→ **DIRECTIONS**:
A – Answer these about the pg_restore mailing-list message, one line each:
(i) Who sent the message?
(ii) What is the name of the patch it points to?
(iii) Tom Lane says pg_dump cannot back-fill offset data when it is told to write to what kind of output?
B – Please carry on the pg_restore mailing-list message from where it stops.

→ **PAGE EXTRACT**:
* start *
Quick Links

Re: parallel pg_restore blocks on heavy random read I/O on all children processes

From:	Hannu Krosing <hannuk(at)google(dot)com>
To:	Dimitrios Apostolou <jimis(at)gmx(dot)net>, Tom Lane <tgl(at)sss(dot)pgh(dot)pa(dot)us>
Cc:	pgsql-performance(at)lists(dot)postgresql(dot)org
Subject:	Re: parallel pg_restore blocks on heavy random read I/O on all children processes
Date:	2025-04-10 06:50:33
Message-ID:	CAMT0RQTz7Zi99C66U2160Mmcxj+fBJ0OpD6Eq=aLZsdYaFZwBg@mail.gmail.com
Views:	Whole Thread \| Raw Message \| Download mbox \| Resend email
Thread:
Lists:	pgsql-performance

You may be interested in a patch "Adding pg_dump flag for parallel
export to pipes"[1] which allows using pipes in directory former
parallel dump and restore.
There the offsets are implicitly taken care of by the file system.

[1] https://www.postgresql.org/message-id/CAH5HC97p4kkpikar%2BswuC0Lx4YTVkE30sTsFX94tyzih7Cc_%3Dw%40mail.gmail.com

On Sun, Mar 23, 2025 at 4:46 PM Tom Lane <tgl(at)sss(dot)pgh(dot)pa(dot)us> wrote:
>
> Dimitrios Apostolou <jimis(at)gmx(dot)net> writes:
> > On Thu, 20 Mar 2025, Tom Lane wrote:
> >> I am betting that the problem is that the dump's TOC (table of
> >> contents) lacks offsets to the actual data of the database objects,
> >> and thus the readers have to reconstruct that information by scanning
> >> the dump file. Normally, pg_dump will back-fill offset data in the
> >> TOC at completion of the dump, but if it's told to write to an
> >> un-seekable output file then it cannot do that.
* end *
→ **EXTRACTED ENTRIES**:
* start *
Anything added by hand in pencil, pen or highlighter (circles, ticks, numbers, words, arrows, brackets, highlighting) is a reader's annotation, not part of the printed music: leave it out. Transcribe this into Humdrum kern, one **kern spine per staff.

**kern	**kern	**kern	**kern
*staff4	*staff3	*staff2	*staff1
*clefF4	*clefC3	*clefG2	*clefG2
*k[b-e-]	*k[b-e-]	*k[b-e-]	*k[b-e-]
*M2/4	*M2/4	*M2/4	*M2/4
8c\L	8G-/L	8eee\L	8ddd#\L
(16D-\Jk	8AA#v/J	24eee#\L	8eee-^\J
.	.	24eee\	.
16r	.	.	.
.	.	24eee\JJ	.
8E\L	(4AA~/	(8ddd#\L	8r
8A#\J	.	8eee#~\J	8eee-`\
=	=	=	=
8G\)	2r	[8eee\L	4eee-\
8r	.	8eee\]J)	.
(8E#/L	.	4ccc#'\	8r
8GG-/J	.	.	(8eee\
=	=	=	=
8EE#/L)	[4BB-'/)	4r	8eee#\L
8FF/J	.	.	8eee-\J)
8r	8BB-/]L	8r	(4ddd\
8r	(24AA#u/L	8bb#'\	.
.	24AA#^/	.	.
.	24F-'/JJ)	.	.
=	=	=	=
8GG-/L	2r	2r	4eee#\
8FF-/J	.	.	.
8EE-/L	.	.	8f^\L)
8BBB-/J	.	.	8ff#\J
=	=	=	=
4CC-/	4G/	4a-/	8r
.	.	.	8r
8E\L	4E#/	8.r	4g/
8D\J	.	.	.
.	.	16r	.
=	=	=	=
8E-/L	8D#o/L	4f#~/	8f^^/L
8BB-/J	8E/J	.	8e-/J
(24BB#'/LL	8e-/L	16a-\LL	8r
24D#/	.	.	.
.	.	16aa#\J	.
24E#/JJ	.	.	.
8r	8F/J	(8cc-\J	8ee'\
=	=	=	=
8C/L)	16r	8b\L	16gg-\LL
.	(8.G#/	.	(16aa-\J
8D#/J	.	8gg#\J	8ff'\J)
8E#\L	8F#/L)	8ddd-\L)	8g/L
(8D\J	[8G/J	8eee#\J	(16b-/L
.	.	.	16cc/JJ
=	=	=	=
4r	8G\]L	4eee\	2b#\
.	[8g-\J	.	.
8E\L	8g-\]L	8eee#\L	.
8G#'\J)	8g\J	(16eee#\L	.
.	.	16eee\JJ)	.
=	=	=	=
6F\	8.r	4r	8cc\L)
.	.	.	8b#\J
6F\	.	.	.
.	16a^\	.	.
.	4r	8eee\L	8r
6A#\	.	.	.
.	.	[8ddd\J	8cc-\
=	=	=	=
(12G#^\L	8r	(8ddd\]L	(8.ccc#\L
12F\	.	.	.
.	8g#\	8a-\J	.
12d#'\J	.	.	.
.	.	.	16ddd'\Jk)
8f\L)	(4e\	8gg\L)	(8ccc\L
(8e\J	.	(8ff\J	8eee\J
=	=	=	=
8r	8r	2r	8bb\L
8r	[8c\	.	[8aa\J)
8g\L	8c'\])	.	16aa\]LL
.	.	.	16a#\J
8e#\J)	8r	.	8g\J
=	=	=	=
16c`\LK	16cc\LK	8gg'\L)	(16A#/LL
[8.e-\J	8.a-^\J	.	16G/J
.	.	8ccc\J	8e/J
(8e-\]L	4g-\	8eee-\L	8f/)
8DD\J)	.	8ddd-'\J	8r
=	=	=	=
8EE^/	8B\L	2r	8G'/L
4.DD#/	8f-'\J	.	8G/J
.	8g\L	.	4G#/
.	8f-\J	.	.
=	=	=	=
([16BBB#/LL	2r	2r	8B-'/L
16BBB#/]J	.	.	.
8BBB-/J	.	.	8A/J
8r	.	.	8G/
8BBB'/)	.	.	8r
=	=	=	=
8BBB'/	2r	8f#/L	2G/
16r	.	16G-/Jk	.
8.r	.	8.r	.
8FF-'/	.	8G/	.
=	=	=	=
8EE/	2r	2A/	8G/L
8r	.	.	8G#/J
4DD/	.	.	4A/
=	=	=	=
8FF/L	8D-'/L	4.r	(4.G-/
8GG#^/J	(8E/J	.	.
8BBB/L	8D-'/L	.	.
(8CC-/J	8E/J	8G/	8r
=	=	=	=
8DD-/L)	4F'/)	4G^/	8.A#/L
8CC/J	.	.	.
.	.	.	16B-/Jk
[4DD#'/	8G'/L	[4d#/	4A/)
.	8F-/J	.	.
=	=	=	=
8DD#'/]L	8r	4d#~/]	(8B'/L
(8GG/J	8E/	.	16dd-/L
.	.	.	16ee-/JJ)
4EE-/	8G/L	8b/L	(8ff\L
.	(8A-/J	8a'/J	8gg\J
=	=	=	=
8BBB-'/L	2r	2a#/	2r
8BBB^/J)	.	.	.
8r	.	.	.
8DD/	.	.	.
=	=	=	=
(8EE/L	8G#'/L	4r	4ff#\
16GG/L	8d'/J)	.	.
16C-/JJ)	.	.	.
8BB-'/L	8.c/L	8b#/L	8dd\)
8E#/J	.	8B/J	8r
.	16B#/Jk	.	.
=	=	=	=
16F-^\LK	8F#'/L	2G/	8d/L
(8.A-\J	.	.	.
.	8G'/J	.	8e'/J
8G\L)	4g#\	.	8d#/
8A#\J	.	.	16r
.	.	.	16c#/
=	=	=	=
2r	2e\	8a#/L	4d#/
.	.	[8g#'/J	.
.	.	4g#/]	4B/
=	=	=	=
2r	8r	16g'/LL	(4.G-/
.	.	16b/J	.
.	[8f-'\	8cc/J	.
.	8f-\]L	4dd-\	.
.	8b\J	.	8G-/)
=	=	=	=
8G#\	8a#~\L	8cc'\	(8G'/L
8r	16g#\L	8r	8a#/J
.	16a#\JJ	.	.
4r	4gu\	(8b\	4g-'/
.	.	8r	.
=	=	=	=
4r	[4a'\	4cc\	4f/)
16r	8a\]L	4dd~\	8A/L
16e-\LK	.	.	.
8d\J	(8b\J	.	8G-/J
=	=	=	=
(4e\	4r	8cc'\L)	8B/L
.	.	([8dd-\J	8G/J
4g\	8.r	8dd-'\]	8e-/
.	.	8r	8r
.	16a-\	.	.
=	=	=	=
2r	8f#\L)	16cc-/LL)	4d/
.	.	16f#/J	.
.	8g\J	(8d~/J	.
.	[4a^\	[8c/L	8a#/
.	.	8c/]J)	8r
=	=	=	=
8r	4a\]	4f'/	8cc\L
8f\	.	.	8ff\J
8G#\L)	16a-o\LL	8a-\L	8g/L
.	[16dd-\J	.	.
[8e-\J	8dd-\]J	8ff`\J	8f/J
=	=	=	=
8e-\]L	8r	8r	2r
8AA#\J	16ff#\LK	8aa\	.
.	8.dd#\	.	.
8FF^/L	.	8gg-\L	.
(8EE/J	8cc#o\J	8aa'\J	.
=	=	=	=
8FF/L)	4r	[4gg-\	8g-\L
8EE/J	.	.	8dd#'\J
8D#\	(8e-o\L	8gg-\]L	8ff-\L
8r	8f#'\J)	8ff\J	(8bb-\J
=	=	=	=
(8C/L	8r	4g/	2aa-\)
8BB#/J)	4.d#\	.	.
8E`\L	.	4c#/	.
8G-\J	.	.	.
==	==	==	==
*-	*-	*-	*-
* end *
→ **SET OF ANSWERS**:
A –
(i) Hannu Krosing
(ii) "Adding pg_dump flag for parallel export to pipes"
(iii) An un-seekable output file

B –
>
> > Further questions:
>
> > * Does the same happen in an uncompressed dump? Or maybe the offsets are
> > pre-filled because they are predictable without compression?
>
> Yes; no. We don't know the size of a table's data as-dumped until
> we've dumped it.
>
> > * Should pg_dump print some warning for generating a lower quality format?
>
> I don't think so. In many use-cases this is irrelevant and the
> warning would just be an annoyance.
>
> > * The seeking pattern in pg_restore seems non-sensical to me: reading 4K,
> > jumping 8-12K, repeat for the whole file? Consuming 15K IOPS for an
> > hour. /Maybe/ something to improve there... Where can I read more about
> > the format?
>
> It's reading data blocks (or at least the headers thereof), which have
> a limited size. I don't think that size has changed since circa 1999,
> so maybe we could consider increasing it; but I doubt we could move
> the needle very far that way.
>
> > * Why doesn't it happen in single-process pg_restore?
>
> A single-process restore is going to restore all the data in the order
> it appears in the archive file, so no seeking is required. Of course,
> as soon as you ask for parallelism, that doesn't work too well.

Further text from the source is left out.